**YOUR OBJECTIVE**
Find the line containing "Nechápu, proč tu máte", then output it and every line after it through the end of the listing below, exactly as written.

Content starts

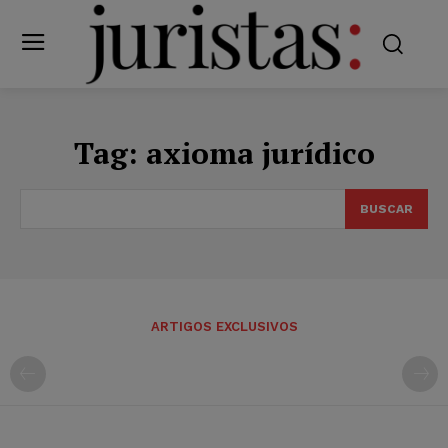
Tag:
axioma jurídico
BUSCAR
ARTIGOS EXCLUSIVOS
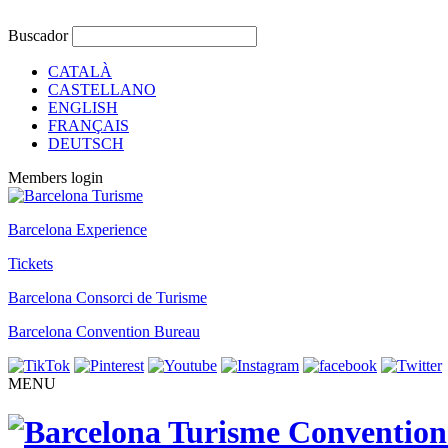
Buscador
CATALÀ
CASTELLANO
ENGLISH
FRANÇAIS
DEUTSCH
Members login
Barcelona Experience
Tickets
Barcelona Consorci de Turisme
Barcelona Convention Bureau
MENU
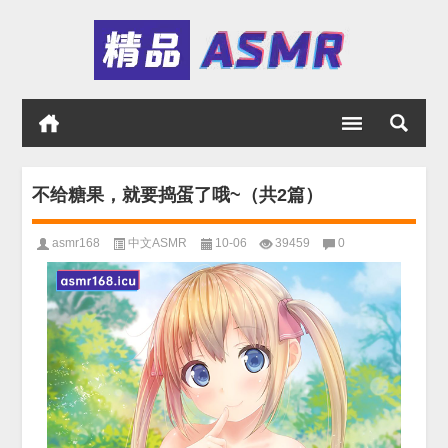
不给糖果，就要捣蛋了哦~（共2篇）
asmr168
中文ASMR
10-06
39459
0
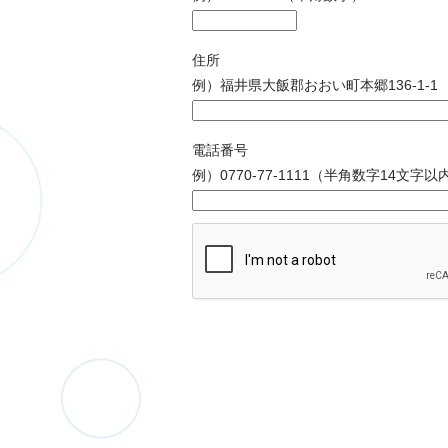
住所
例）福井県大飯郡おおい町本郷136-1-1
電話番号
例）0770-77-1111（半角数字14文字以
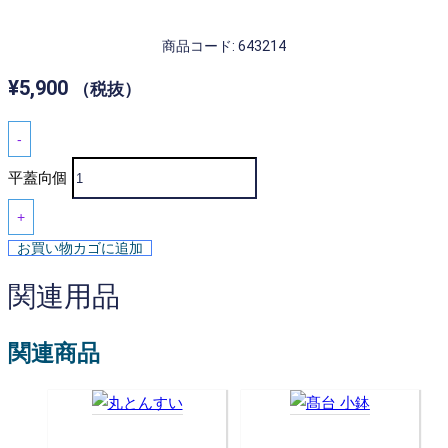
商品コード: 643214
¥
5,900
（税抜）
-
平蓋向個
+
お買い物カゴに追加
関連用品
関連商品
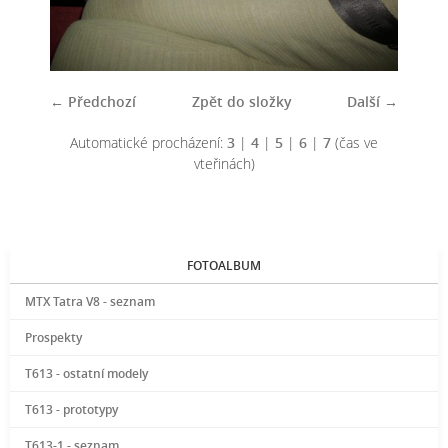
← Předchozí
Zpět do složky
Další →
Automatické procházení:
3
|
4
|
5
|
6
|
7
(čas ve
vteřinách)
FOTOALBUM
MTX Tatra V8 - seznam
Prospekty
T613 - ostatní modely
T613 - prototypy
T613-1 - seznam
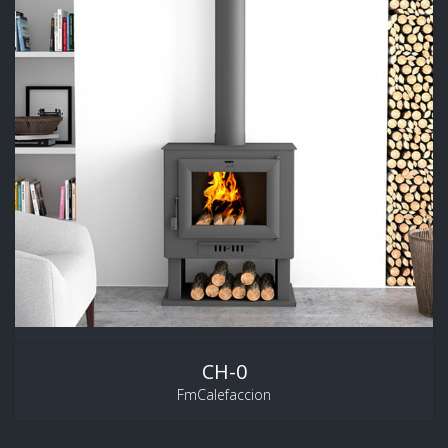
CH-0
FmCalefaccion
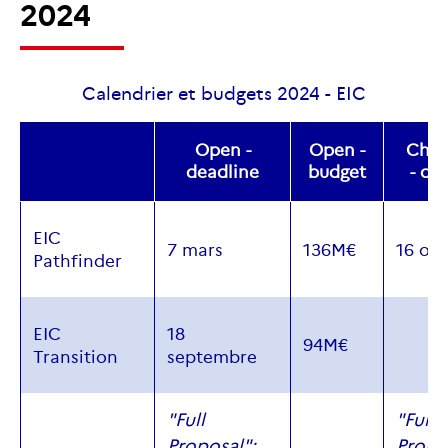
2024
Calendrier et budgets 2024 - EIC
Open -
Open -
Chal
deadline
budget
- de
EIC
7 mars
136M€
16 oc
Pathfinder
EIC
18
94M€
Transition
septembre
"Full
"Full
Proposal":
Propo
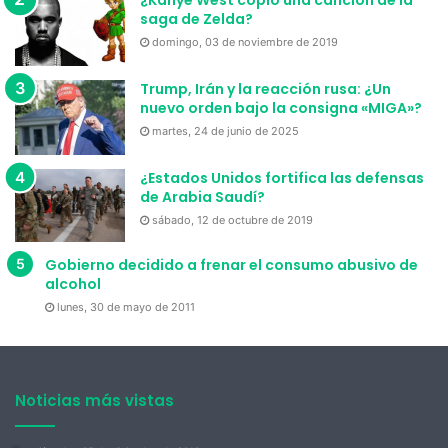
¿Kanye West copió una canción de la
saga de Zelda?
domingo, 03 de noviembre de 2019
Trump, Irán y la reacción rusa: ¿Un
nuevo orden bajo la consigna «MIGA»?
martes, 24 de junio de 2025
¿Estados Unidos fortifica las defensas
de Arabia Saudí?
sábado, 12 de octubre de 2019
Gobierno decidido a frenar el consumo abusivo de
alcohol
lunes, 30 de mayo de 2011
Noticias más vistas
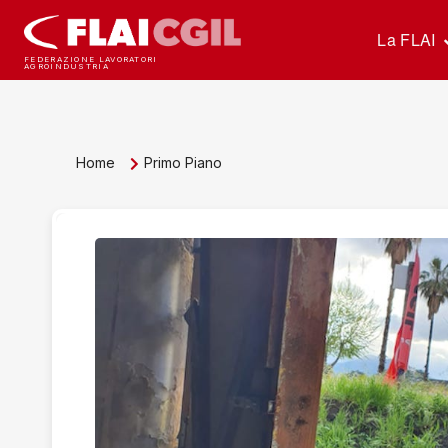
La FLAI
FEDERAZIONE LAVORATORI
AGROINDUSTRIA
Home
Primo Piano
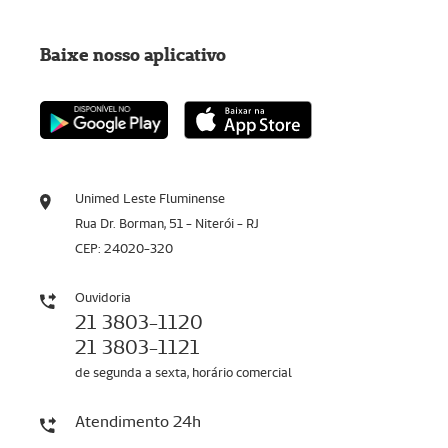
Baixe nosso aplicativo
Unimed Leste Fluminense
Rua Dr. Borman, 51 - Niterói - RJ
CEP: 24020-320
Ouvidoria
21 3803-1120
21 3803-1121
de segunda a sexta, horário comercial
Atendimento 24h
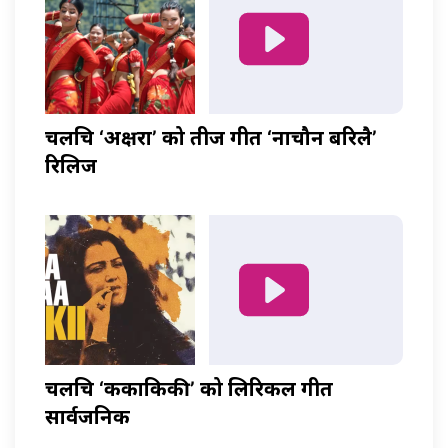
चलचित्र ‘अक्षरा’ को तीज गीत ‘नाचौन बरिलै’
रिलिज
चलचित्र ‘ककाकिकी’ को लिरिकल गीत
सार्वजनिक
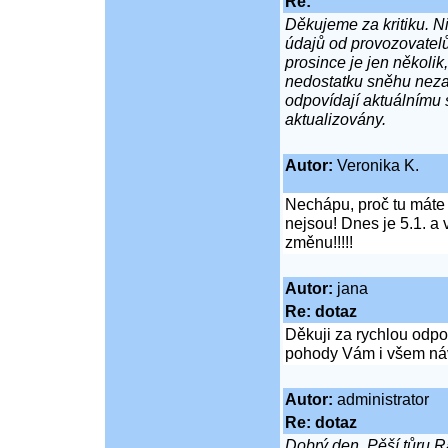
Re:
Děkujeme za kritiku. N
údajů od provozovatelů 
prosince je jen několik
nedostatku sněhu nezah
odpovídají aktuálnímu 
aktualizovány.
Autor:
Veronika K.
Nechápu, proč tu máte 
nejsou! Dnes je 5.1. a v
změnu!!!!!
Autor:
jana
Re: dotaz
Děkuji za rychlou odpo
pohody Vám i všem ná
Autor:
administrator
Re: dotaz
Dobrý den. Pěší tůru R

Content ends

**OUTPUT OF THE TASK**
Nechápu, proč tu máte 
nejsou! Dnes je 5.1. a v
změnu!!!!!
Autor:
jana
Re: dotaz
Děkuji za rychlou odpo
pohody Vám i všem ná
Autor:
administrator
Re: dotaz
Dobrý den. Pěší tůru R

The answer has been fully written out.